» Problem to solve: Print, exactly as they stand, the lines below from the one that has "left wrist: (408, 285)" to the one that has "right ear: (352, 162)", inclusive, leaving out the pictures.
(Dataset content begins)
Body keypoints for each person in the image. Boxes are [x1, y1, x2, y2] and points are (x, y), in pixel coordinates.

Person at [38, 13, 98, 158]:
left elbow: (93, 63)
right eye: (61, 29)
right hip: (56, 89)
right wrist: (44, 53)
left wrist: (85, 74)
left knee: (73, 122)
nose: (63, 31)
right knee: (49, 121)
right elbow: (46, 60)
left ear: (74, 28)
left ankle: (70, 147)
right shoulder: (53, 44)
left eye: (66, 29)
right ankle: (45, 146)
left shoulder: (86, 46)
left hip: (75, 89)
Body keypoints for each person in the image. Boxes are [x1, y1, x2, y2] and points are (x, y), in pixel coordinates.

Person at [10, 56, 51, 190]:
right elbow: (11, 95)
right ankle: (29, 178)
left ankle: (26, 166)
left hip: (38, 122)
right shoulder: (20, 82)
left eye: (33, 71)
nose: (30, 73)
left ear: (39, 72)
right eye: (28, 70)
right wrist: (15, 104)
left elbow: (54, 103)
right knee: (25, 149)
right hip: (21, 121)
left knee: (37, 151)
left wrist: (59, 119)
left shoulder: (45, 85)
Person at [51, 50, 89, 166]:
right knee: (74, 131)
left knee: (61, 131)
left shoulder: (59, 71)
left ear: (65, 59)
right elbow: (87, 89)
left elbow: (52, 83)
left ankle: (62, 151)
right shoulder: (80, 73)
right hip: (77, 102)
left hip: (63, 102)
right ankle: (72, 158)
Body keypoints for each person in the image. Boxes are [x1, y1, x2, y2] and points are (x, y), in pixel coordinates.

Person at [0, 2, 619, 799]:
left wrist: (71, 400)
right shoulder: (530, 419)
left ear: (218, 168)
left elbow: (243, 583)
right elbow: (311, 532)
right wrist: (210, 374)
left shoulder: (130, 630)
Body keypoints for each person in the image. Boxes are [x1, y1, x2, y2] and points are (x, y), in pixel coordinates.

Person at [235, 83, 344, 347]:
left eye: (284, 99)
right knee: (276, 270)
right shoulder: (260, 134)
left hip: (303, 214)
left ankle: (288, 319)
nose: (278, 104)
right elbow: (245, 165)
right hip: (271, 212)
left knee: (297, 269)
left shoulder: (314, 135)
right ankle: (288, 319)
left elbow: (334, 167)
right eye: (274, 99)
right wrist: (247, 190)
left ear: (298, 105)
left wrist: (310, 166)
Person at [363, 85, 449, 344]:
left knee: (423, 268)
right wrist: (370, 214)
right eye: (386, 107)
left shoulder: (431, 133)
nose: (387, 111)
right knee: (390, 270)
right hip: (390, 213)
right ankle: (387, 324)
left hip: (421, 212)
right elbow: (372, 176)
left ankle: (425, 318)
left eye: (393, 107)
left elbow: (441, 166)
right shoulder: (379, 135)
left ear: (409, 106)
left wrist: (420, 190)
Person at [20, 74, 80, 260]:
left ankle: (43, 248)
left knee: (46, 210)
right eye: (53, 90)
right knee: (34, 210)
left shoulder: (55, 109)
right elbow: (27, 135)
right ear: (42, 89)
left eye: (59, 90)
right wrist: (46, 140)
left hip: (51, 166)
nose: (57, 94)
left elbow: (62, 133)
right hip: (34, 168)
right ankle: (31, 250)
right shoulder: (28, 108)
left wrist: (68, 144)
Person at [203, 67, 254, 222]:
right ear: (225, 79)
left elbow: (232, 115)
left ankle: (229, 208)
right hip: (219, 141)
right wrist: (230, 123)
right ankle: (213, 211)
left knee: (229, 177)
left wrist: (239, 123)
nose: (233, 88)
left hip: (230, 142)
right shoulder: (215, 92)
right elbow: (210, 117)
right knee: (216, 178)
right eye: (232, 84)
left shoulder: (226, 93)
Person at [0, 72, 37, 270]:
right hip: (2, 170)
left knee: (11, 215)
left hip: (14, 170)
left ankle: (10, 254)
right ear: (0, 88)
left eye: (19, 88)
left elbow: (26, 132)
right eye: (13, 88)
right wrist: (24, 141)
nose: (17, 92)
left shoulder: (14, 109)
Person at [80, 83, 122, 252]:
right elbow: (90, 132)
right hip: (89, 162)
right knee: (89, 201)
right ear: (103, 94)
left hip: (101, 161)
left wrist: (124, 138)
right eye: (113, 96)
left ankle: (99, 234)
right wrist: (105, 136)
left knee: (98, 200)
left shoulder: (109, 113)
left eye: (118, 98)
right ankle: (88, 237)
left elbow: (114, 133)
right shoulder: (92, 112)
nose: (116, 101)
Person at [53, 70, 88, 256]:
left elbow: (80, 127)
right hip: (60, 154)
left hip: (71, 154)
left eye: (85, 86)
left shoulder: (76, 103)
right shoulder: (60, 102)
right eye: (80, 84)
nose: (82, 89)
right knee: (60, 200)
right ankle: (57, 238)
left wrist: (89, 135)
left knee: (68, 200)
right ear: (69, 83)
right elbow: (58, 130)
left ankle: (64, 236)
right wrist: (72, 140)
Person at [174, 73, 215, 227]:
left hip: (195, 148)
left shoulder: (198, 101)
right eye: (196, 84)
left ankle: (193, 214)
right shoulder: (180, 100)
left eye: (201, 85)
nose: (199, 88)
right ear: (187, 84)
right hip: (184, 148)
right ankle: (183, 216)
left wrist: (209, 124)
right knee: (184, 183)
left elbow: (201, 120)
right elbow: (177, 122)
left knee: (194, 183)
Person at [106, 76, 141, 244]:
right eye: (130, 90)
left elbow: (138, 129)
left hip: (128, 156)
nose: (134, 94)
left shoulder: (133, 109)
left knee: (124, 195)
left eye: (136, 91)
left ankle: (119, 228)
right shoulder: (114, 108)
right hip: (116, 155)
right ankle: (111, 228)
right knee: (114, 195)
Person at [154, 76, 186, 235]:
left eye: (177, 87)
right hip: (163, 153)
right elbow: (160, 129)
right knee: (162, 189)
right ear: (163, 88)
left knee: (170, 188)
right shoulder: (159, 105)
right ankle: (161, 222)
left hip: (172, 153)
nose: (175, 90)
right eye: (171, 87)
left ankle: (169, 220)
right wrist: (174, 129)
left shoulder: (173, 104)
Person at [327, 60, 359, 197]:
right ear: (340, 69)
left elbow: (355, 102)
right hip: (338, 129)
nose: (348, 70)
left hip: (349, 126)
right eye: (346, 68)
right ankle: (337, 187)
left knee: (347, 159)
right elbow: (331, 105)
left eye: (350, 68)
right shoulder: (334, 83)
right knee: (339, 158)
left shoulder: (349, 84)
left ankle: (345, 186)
(Dataset content ends)
(Dataset content begins)
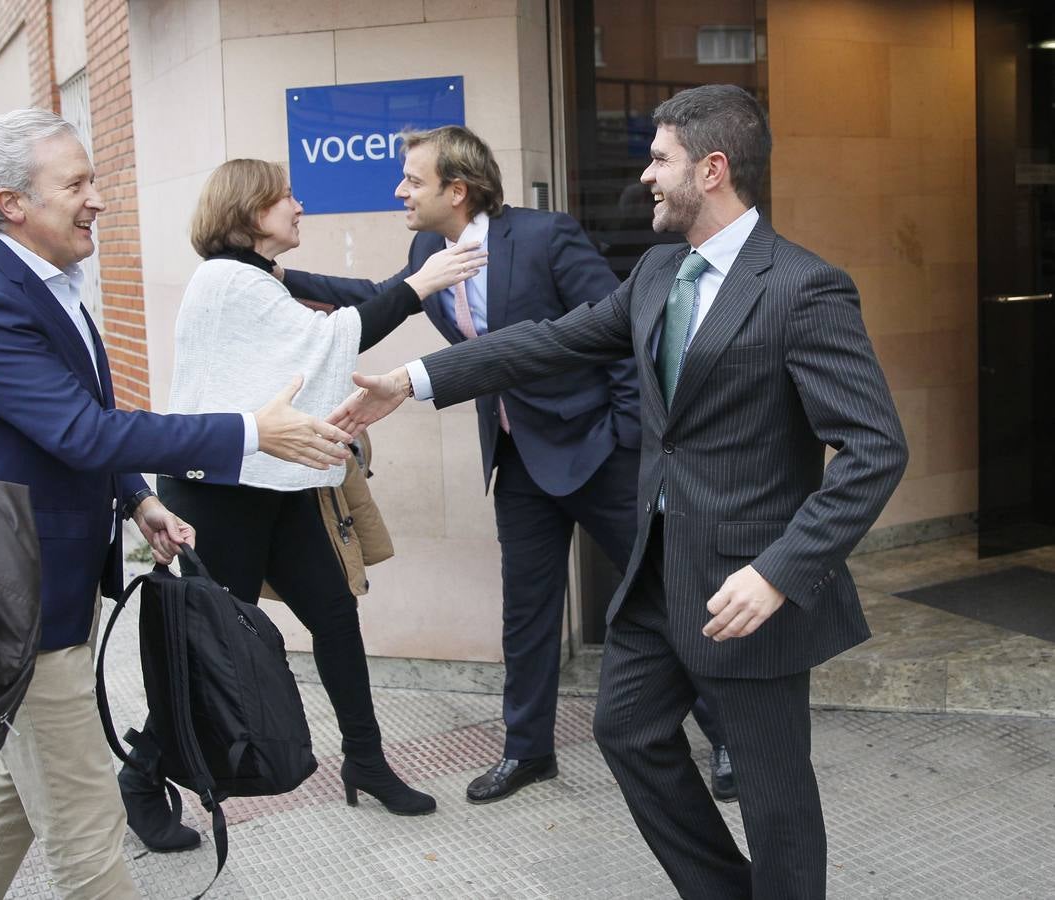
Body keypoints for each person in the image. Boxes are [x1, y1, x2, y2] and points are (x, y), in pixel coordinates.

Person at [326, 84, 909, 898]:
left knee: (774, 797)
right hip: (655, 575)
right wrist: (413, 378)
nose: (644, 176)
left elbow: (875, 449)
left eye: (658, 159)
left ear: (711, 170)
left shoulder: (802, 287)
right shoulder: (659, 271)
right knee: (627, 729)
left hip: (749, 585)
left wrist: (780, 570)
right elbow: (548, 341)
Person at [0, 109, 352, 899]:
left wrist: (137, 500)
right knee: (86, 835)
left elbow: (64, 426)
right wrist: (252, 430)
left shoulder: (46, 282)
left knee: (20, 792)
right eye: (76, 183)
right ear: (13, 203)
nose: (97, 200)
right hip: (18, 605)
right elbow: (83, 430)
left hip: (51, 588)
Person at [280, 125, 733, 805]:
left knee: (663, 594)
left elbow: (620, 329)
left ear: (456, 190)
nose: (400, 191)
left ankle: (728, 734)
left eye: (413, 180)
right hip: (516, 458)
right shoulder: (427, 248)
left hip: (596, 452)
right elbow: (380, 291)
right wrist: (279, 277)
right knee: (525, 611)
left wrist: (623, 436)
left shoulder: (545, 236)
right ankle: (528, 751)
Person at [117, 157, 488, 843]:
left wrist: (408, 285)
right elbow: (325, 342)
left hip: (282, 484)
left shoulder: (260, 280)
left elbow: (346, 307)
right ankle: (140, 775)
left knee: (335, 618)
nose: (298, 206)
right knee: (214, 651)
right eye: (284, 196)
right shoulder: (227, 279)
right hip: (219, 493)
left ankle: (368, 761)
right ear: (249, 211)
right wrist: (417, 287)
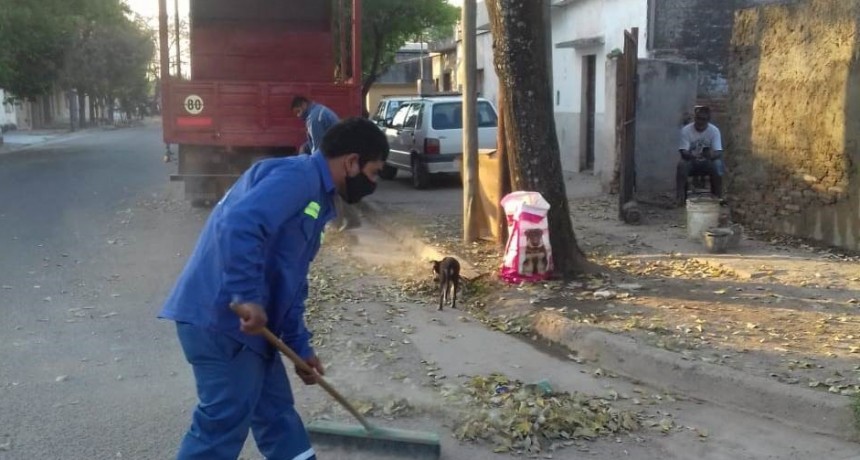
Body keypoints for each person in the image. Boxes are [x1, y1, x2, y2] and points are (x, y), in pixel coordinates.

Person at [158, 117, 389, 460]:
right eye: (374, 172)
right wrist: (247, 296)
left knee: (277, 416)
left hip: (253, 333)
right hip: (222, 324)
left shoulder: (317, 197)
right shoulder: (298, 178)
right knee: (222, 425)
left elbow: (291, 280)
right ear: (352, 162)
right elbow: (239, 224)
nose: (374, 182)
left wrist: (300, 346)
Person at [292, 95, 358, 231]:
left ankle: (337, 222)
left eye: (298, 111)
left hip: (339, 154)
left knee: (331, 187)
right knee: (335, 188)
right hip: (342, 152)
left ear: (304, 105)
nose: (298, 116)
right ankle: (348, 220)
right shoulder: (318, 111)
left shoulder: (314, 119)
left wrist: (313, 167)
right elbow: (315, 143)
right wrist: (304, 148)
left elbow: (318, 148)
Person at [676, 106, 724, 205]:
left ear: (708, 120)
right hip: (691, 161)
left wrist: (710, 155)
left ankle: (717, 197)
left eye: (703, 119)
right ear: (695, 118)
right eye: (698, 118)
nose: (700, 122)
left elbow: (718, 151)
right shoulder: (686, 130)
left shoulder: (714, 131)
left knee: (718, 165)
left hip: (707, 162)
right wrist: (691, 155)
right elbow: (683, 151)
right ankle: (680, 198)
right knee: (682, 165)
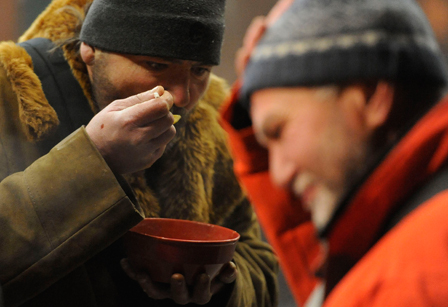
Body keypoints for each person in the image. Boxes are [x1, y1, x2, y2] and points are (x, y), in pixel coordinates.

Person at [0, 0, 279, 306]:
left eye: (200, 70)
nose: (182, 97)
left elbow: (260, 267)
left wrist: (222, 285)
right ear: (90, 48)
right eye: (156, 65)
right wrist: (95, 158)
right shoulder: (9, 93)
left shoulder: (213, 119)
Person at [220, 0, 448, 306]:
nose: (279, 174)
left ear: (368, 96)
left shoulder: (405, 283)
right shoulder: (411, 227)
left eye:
(Dataset content ends)
» Answer area:
left wrist: (408, 285)
right elbow: (325, 342)
left hip: (282, 484)
left shoulder: (260, 280)
left elbow: (346, 307)
right ankle: (140, 775)
left knee: (335, 618)
nose: (298, 206)
right knee: (214, 651)
right eye: (284, 196)
right shoulder: (227, 279)
right hip: (219, 493)
left ankle: (368, 761)
right ear: (249, 211)
right wrist: (417, 287)
Body keypoints for each person in the image. Boxes are [x1, y1, x2, y2] and points are (x, y), in pixel coordinates.

Person at [158, 117, 389, 460]:
right eye: (374, 172)
right wrist: (247, 296)
left knee: (277, 416)
left hip: (253, 333)
right hip: (222, 324)
left shoulder: (317, 197)
right shoulder: (298, 178)
right knee: (222, 425)
left elbow: (291, 280)
right ear: (352, 162)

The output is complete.